多様なルーツを持つ人々の集まりであるフランス代表多様なルーツを持つ人々の集まりであるフランス代表この記事に関連する写真を見る フランスには多様なルーツを持つ人々が暮らしている。東欧から来た人、アフリカからの移民、ドイツやスペインなど周辺国の流れを汲む人......そのすべてがフランス人だ。純粋なフランス人というカテゴリーはおそらく存在していない。三代遡れば外国人といったケースが多く、純粋なフランス人を探すならガリア人の末裔を探すことになるだろうか。

 国民性が代表チームのプレースタイルに投影されるのだとしたら、フランス代表はまさにそうなのだろう。つまり、スタイルがないというスタイルである。

 かつてレ・ブルー(フランス代表の愛称)には3つの波が起きた。

 第一波は3位になった1958年スウェーデンW杯。中心選手のレイモン・コパはポーランドにルーツを持ち(本名はコパゼフスキ)、エースストライカーのジュスト・フォンテーヌはモロッコの出身だった。ただ、この時のチームはスタッド・ランスを中心に編成されていて、両方を率いた名将アルベール・バトー監督のスタイルというわかりやすさはあった。
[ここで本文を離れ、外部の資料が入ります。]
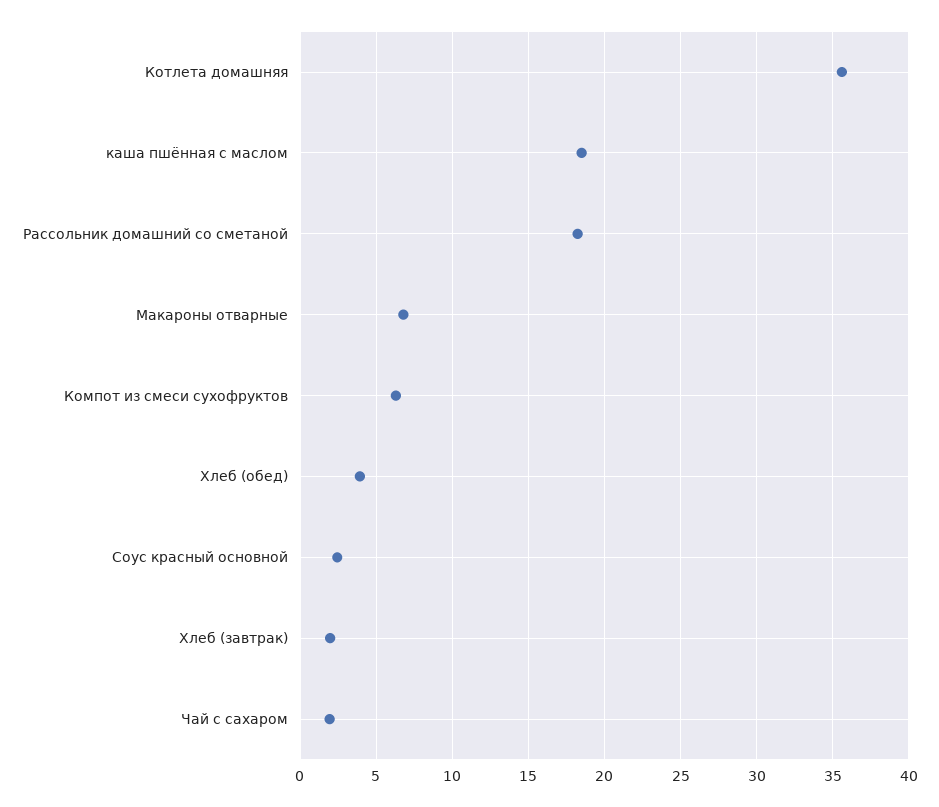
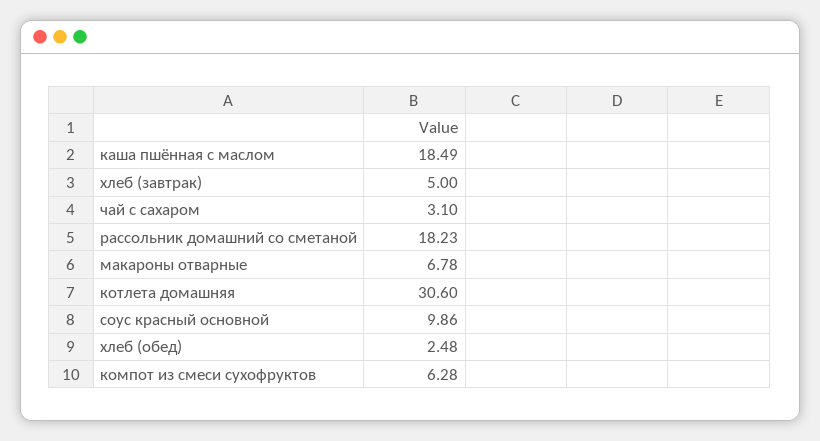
Котлета домашняя: 35.5 -> 30.6
Хлеб (обед): 4 -> 2.48
Соус красный основной: 2.5 -> 9.86
Хлеб (завтрак): 2 -> 5
Чай с сахаром: 2 -> 3.1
 第二波は1980年代、周辺諸国と海外県にルーツを持つ選手たちで構成されたチームだ。イタリア系のミッシェル・プラティニ、スペイン系のマヌエル・アモロス、ルイス・フェルナンデス、グアドループ出身のマリウス・トレゾールなどがいた。テクニカルでカラフルな攻撃型のプレーを披露した魅力的なチームだった。
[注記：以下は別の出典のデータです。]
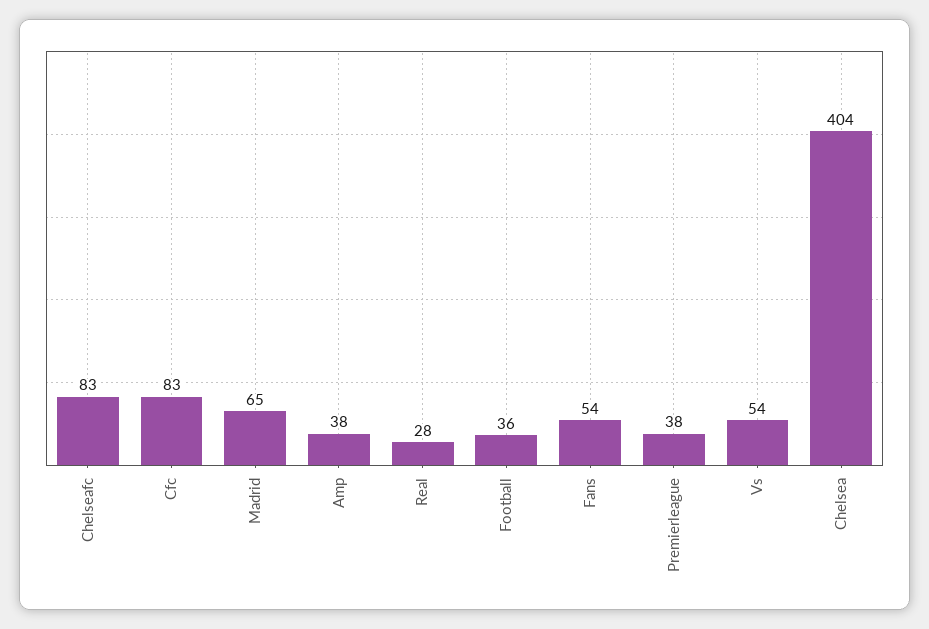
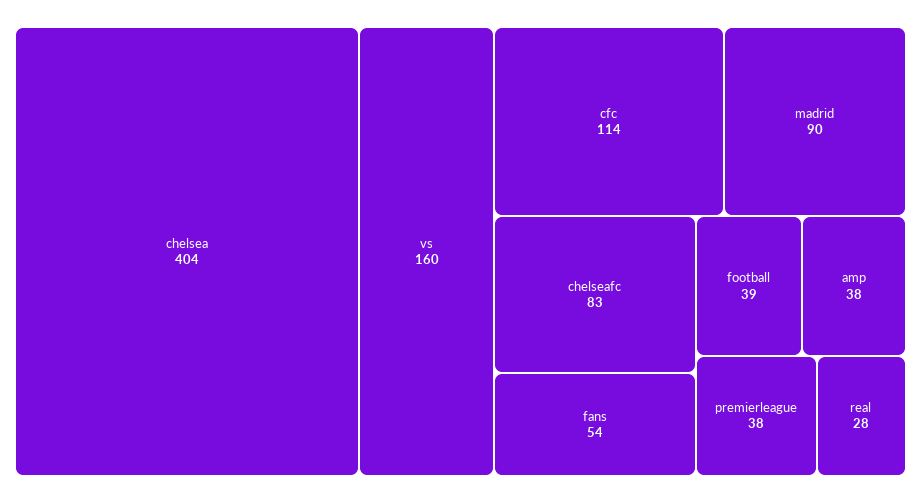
Cfc: 83 -> 114
Madrid: 65 -> 90
Football: 36 -> 39
Vs: 54 -> 160

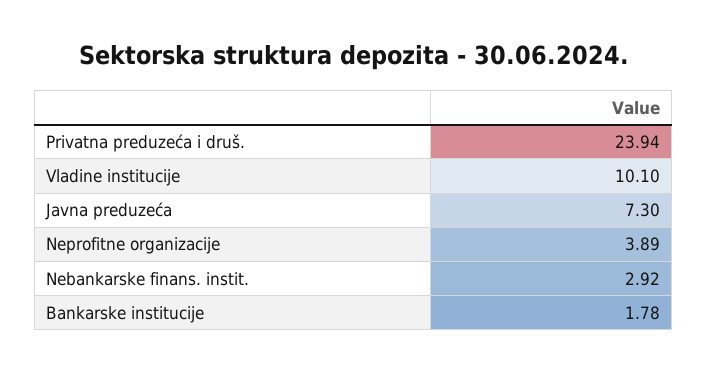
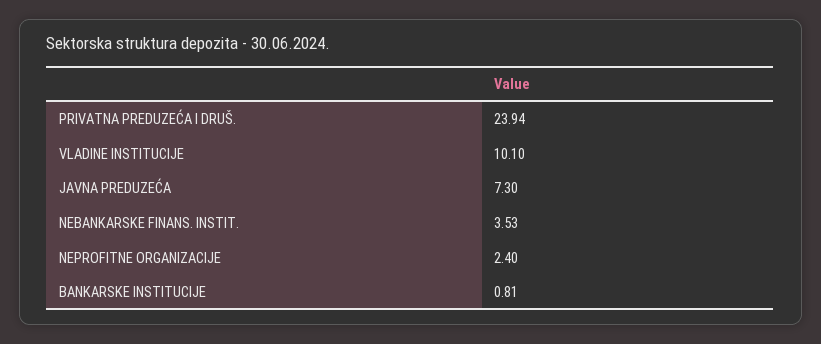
Neprofitne organizacije: 3.89 -> 2.4
Nebankarske finans. instit.: 2.92 -> 3.53
Bankarske institucije: 1.78 -> 0.81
 第三波の中心はアフリカ移民。アルジェリア移民の子であるジネディーヌ・ジダン、ガーナ出身のマルセル・デサイーが攻守の中心。それにグアドループのリリアン・テュラム、バスクのディディエ・デシャンなど移民系の選抜チームという様相。黒人選手も一気に増加した。W杯で初優勝(フランス大会)した1998年のこのチームは、それ以前とは異なっていて、パワーを前面に押し出した強固な守備がベースになっていた。